Working Papers

Unsecured Creditor Control in Chapter 11

In Chapter 11 bankruptcy, control rights are assigned to an official committee of unsecured creditors. This paper investigates the impact of the official committee on Chapter 11 outcomes using a novel dataset built from raw court documents that covers all cases from 2004-2014 with over $10 million in assets. Because membership is voluntary, unsecured creditors form official committees in less than half of all cases in the sample. I find that the existence of an official committee leads to significantly higher rates of acquisition and lower rates of dismissal. It also leads to a reduction in the amount of time spent in bankruptcy, particularly for firms that end up reorganized. I reinforce these findings using an instrumental variables methodology that relies on the fact that official committees are formed by a particular type of attorney and that these attorneys vary in their abilities to form committees. In addition to the main results, I also find that membership composition matters and that certain influential creditors are associated with higher rates of reorganization when they are present on the official committee.

Creditor Rights and Entrepreneurship: Evidence from Fraudulent Transfer Law (with Nuri Ersahin and Rustom Irani)
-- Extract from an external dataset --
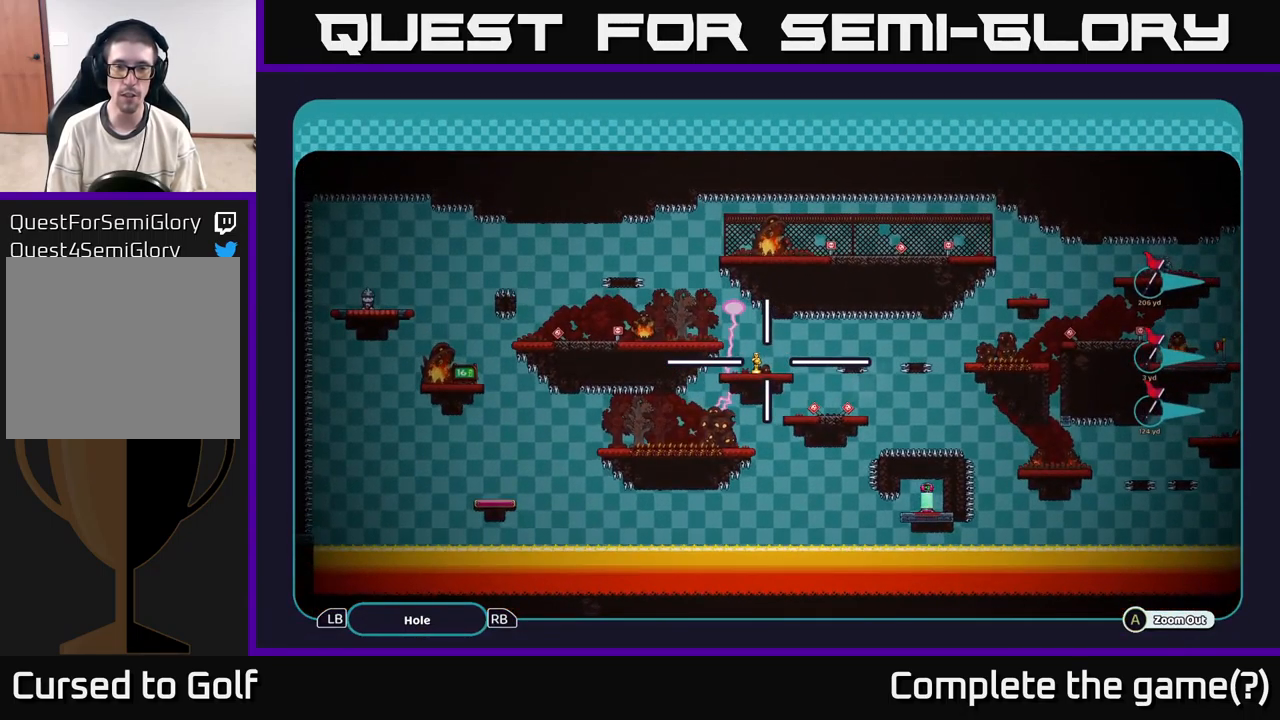
{"buttons": ["A"], "left_stick": "center", "right_stick": "center", "events": []}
We examine entrepreneurial activity following the adoption of modern-day fraudulent transfer laws in the U.S. These laws strengthen creditor rights by removing the burden of proof from creditors attempting to claw back funds that were transferred out of failing businesses. They are particularly important for entrepreneurs whose personal assets are often commingled with those of the venture. Using establishment-level data from the U.S. Census Bureau, we find significant declines in start-up entry, churning among new entrants, and closures of existing ventures after the passage of these laws. Our findings suggest that strengthening creditor rights can, in some circumstances, impede entrepreneurial activity and slow down the process of reallocating capital from failing to new businesses.

Early Stage

How do U.S. multinationals respond to changes in creditor rights regimes abroad? (with James Albertus, Sreedhar Bharath, and Edith Hotchkiss)

How does the use of CDS affect activism and voting in Chapter 11? (with Jongsub Lee, Tong Yob Nam, and Haelim Park)
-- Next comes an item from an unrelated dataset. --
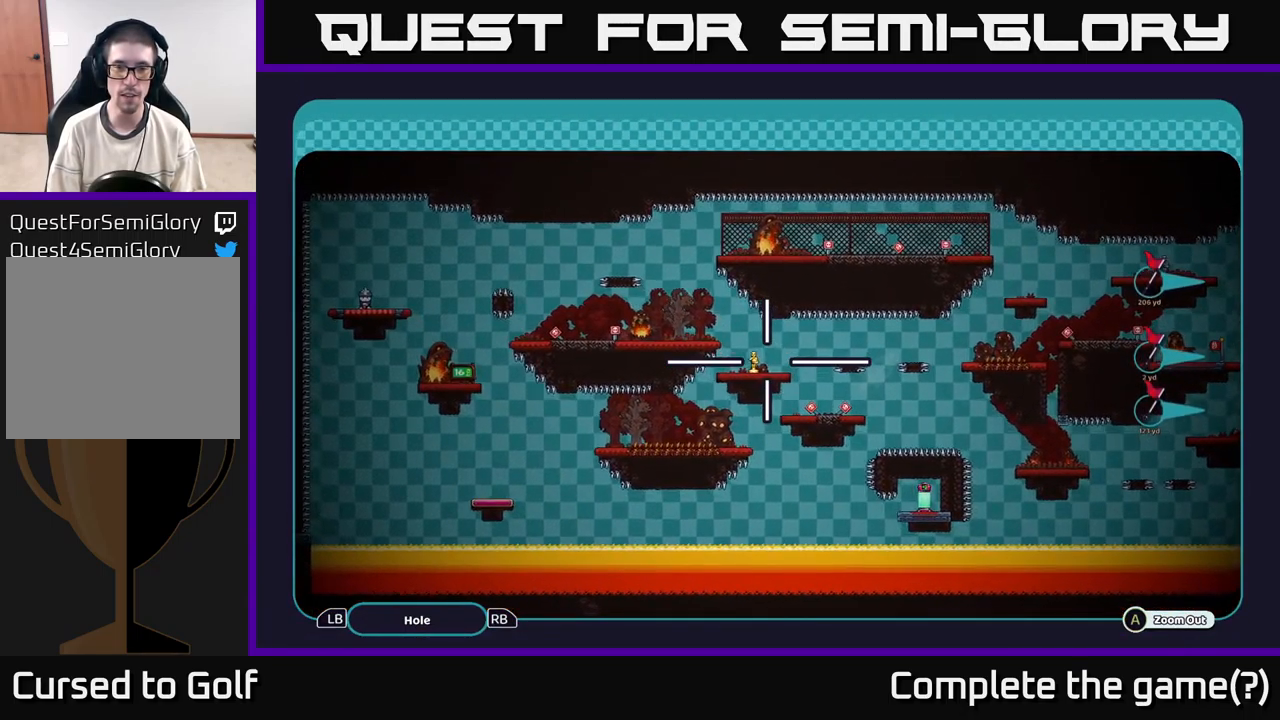
{"buttons": ["A"], "left_stick": "center", "right_stick": "center", "events": []}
How does an exogenous shock to the supply of credit to black-owned banks affect lending behavior? (with JA-Lamar Lyons, Jongsub Lee, and Tong Yob Nam)

How do hedge funds influence manufacturing capital reallocation during Chapter 11? (with Rustom Irani)


The Budgetary Impact of Ending Drug Prohibition with Jeffrey Miron (2010)

State and federal governments in the United States face massive looming fiscal deficits. One policy change that can reduce deficits is ending the drug war. Legalization means reduced expenditure on enforcement and an increase in tax revenue from legalized sales. This report estimates that legalizing drugs would save roughly $41.3 billion per year in government expenditure on enforcement of prohibition. Of these savings, $25.7 billion would accrue to state and local governments, while $15.6 billion would accrue to the federal government. Approximately $8.7 billion of the savings would result from legalization of marijuana and $32.6 billion from legalization of other drugs. The report also estimates that drug legalization would yield tax revenue of $46.7 billion annually, assuming legal drugs were taxed at rates comparable to those on alcohol and tobacco. Approximately $8.7 billion of this revenue would result from legalization of marijuana and $38.0 billion from legalization of other drugs.